# REQUIRED WORK
Reproduce, word for word, the part of the passage on market choices and voting that runs from "Of course, of" to "peaceful human preferences.".

Forget here about the impossibility of designing a voting system that processes and aggregates individual-voters’ preferences to generate outcomes that are “the People’s will” in the same way that choices and actions of a flesh-and-blood individual generate outcomes that are that individual’s will.  (Anthropomorphizing the collective is a grievous intellectual error that, innocent as it might appear, invites ethical atrocities.)  Instead, recognize only the straightforward fact that in the vast majority of cases, market decisions satisfy the preferences of a much larger number, and proportion, of people than does even the best designed, corruption-free, and most inclusive system of collective voting.

Go to a supermarket and observe a dozen different shoppers.  Each shopper will have in his or her shopping cart a different selection (and different number) of groceries to buy than will any of the other 11 shoppers.  It doesn’t matter what you think of Ms. Jones’s selection of groceries (perhaps she’s buying a bottle of white zinfandel that you find to be yucky); it doesn’t matter what any other shopper, say, Mr. Smith, thinks of Ms. Jones’s selections or what Ms. Jones thinks of Mr. Smith’s selections.  Neither Ms. Jones nor Mr. Smith needs to win your approval, to win each other’s approval, or to win the approval of any other shopper or shoppers to choose what each chooses to purchase.  The only agreement required is that between each shopper and the supermarket: if the shopper values each chosen product as least as highly as the price charged for the item, and as long as the supermarket is willing to sell each of the items at its posted price, all is well.

The “dollar votes” (as they are often called) here do not require a minority of shoppers to buy only what the majority of shoppers votes to buy.  Everyone in the supermarket (and the supermarket owner) has his or her preferences met.

If, however, supermarket-grocery selections were voted upon as we vote upon candidates to represent ‘us’ in Congress or upon whether or not to approve a bond issue to finance the building of a new sewerage system, only the majority’s preferences are satisfied.  The minority – those who vote differently – do not have their preferences, in these situations, satisfied.

Of course, of course, of course not all decisions can be made individually, as in markets.  If my students and I vote to determine the temperature at which I will set the thermostat in the classroom, only one outcome is possible.  We can agree that the majority’s preference for temperature should ‘win.’  (Query: What’s the best voting system for determining the majority’s preference?  And how often should the vote be taken?)  But even though we can agree to this unremarkable conclusion about what is arguably the best method for determining the temperature in the classroom, we would be mistaken to leap to the conclusion that majoritarian democracy is the best way to satisfy the maximum number of peaceful human preferences.

# SUPPLIED DATA
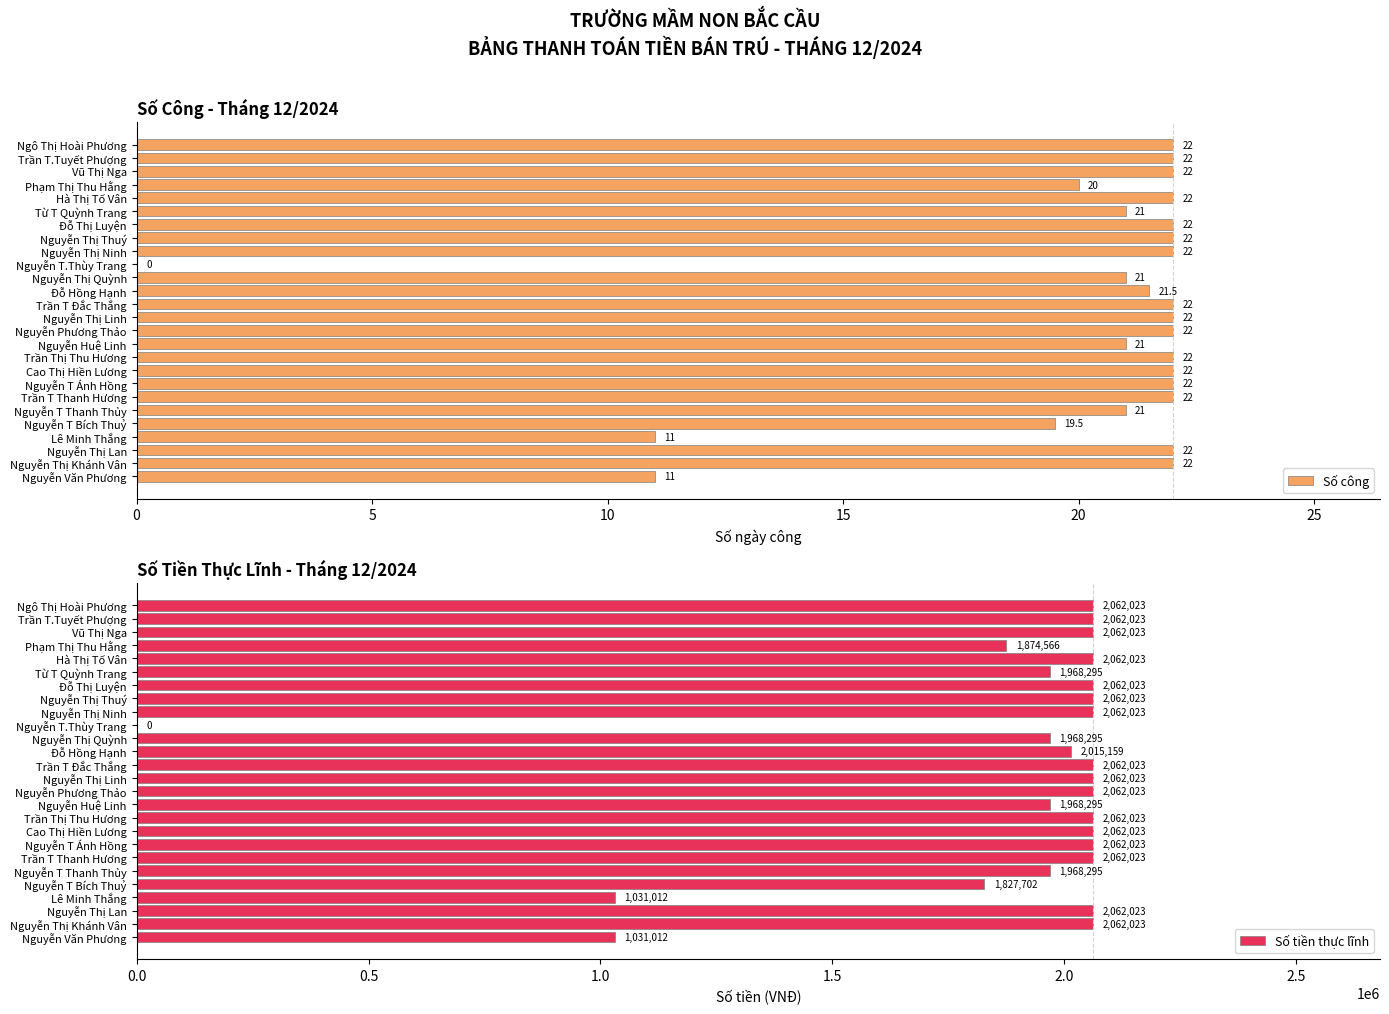

What is the difference between the second highest and minimum values in the Số công series?

22.0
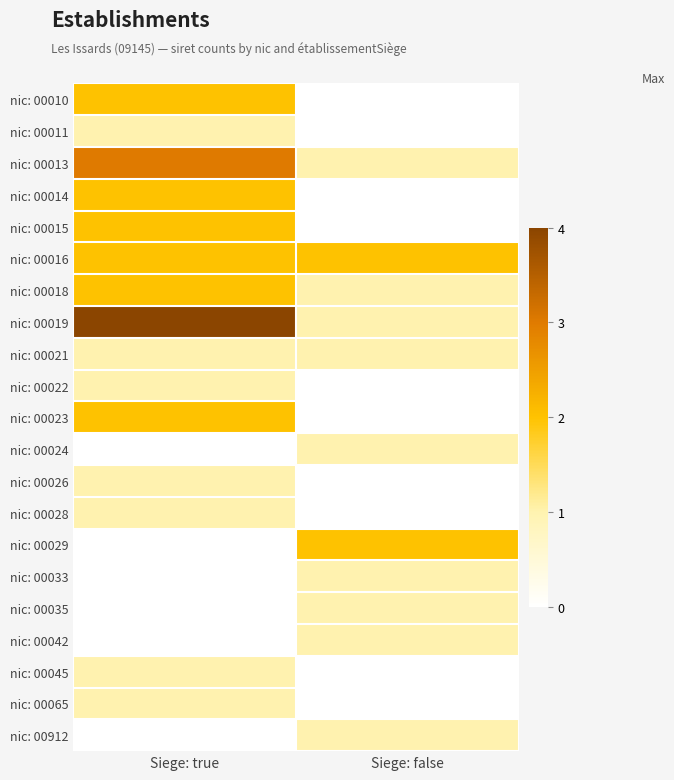

Which has a higher value, Siege: false or Siege: true?

Siege: true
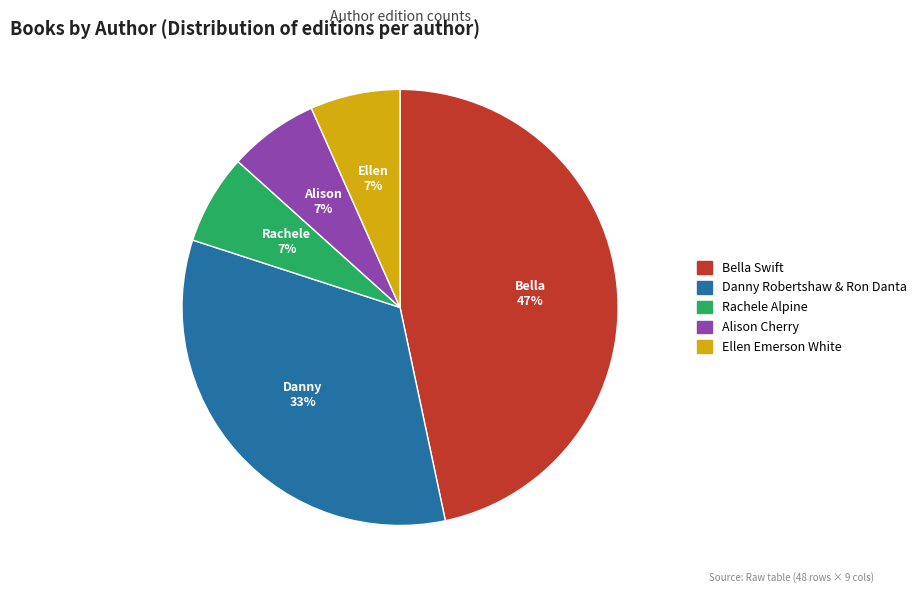

To the nearest percent, what is the average slice percentage?

20%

# OUTPUT OF THE TASK
Of course, of course, of course not all decisions can be made individually, as in markets.  If my students and I vote to determine the temperature at which I will set the thermostat in the classroom, only one outcome is possible.  We can agree that the majority’s preference for temperature should ‘win.’  (Query: What’s the best voting system for determining the majority’s preference?  And how often should the vote be taken?)  But even though we can agree to this unremarkable conclusion about what is arguably the best method for determining the temperature in the classroom, we would be mistaken to leap to the conclusion that majoritarian democracy is the best way to satisfy the maximum number of peaceful human preferences.